When I go to my revival, I will talk about the impacts of climate change on marginalized communities. Many who lack the basic necessities of life and whose livelihood depends on survival are the most likely to suffer the devastating impacts of climate catastrophe. When a hurricane hits or a chemical contamination strikes, low-income people, Black and brown people, trans people, and disabled people lack the financial resources to protect themselves. Worse yet, agencies and government officials fail to craft policies and procedures that take into account the variety of needs and contingencies that will ensure the safety of these communities. A climate revival will not only raise the aware of the reality of climate change but will also raise the awareness of how climate catastrophe impacts all communities and the need to center care for the most vulnerable as we consider sustainable solutions.  

Rev. Michael Crumpler, LGBTQ and Multicultural Programs Director

When I go to my Revival, I’m going to talk about disability justice, community care, and the urgency of practicing solidarity with disabled people in this age of pandemics. As we reimagine a world where all beings thrive, in this moment of accelerating mass disablement, death, and climate catastrophe and simultaneous calls to reinvest in pre-pandemic ways of living and organizing, I’m curious about what our movements can learn from disabled resistance, connection, and survival. I’m eager to attend to this need for the many generations of people who are becoming disabled in a very small window of time and to whom our movements are accountable for a place in this work. I’m inspired by the 2024 AIW Centering Love Amidst the Ongoing Impact of COVID-19. What’s possible for our communities when we live into communal interdependence? 

Amarin Young, Communications & Administrative Assistant

When I go to my climate justice revival, I want to make sure we find spaces for us to grieve.  There is so much violence we are encountering and experiencing in our lives, and it takes a toll on our bodies, minds, and hearts.  My heart breaks for my Palestinian siblings who have lost homes, loved ones, and ancestral lands where they have nurtured olive trees for generations.  All of us have lost the biodiversity that comes with human-driven climate change.  And some of us may feel like humanity has lost its soul, with our extractive relationships to each other and our greater world.  I want to make the space for us to name and feel that grief.  Because in that grief, we can find our longing.  We can find what it is we yearn for, rooted in our greatest imaginings of what our faith tells us is possible.  In honoring our grief, we lean into the best of our humanity - our connections to our reality and our commitments to transforming this world into one centered on love.

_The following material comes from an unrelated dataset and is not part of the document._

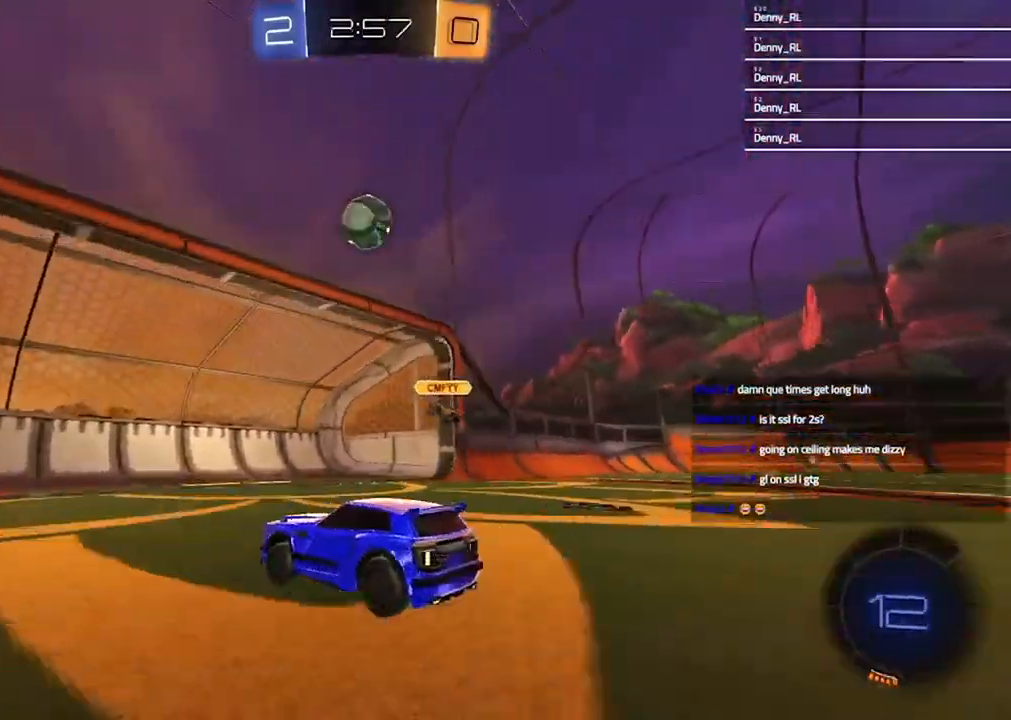
{"buttons": ["CROSS", "R2"], "left_stick": "up", "right_stick": "center", "events": [[33, "left_stick", "center"], [133, "R2", "down"], [300, "left_stick", "down"], [400, "CROSS", "down"], [400, "left_stick", "center"], [467, "left_stick", "up"]]}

Rev. Ranwa Hammamy, Congregational Justice Organizer


When I go to my Revival later this year, I am excited to meet all of the community members we’re inviting to join us.  We’re using the Revival materials to bring together as many people as we can from the many smaller communities in our area who are all connected to the same ecosystem we love and social services we need.  I plan to elevate the connections between climate change and all of the injustices we fight so hard against as a means of working towards building community resilience together.  How can we make sure that everyone in our community thrives?  I know that I - alone - do not have the answer, but we - together - can create a vision, a north star, to guide our collective work.  Together, with curiosity, humility, grace, and imperfection, we can find the solutions that strengthen our community and protect our ecosystem, all while centering the needs of those most impacted by climate injustice.  I bring my lived experience as a person with a disability and my rural, working-class background to this dynamic work.  As Chico Mendes said, “Environmentalism without class struggle is just gardening.”  How can our climate justice work intersect with labor, disability rights, anti-racism, disaster preparedness, and more?  My commitment to justice and collective liberation will guide my actions both at the Revival and beyond. No system but the ecosystem, no liberation without love.  We’re reimagining together!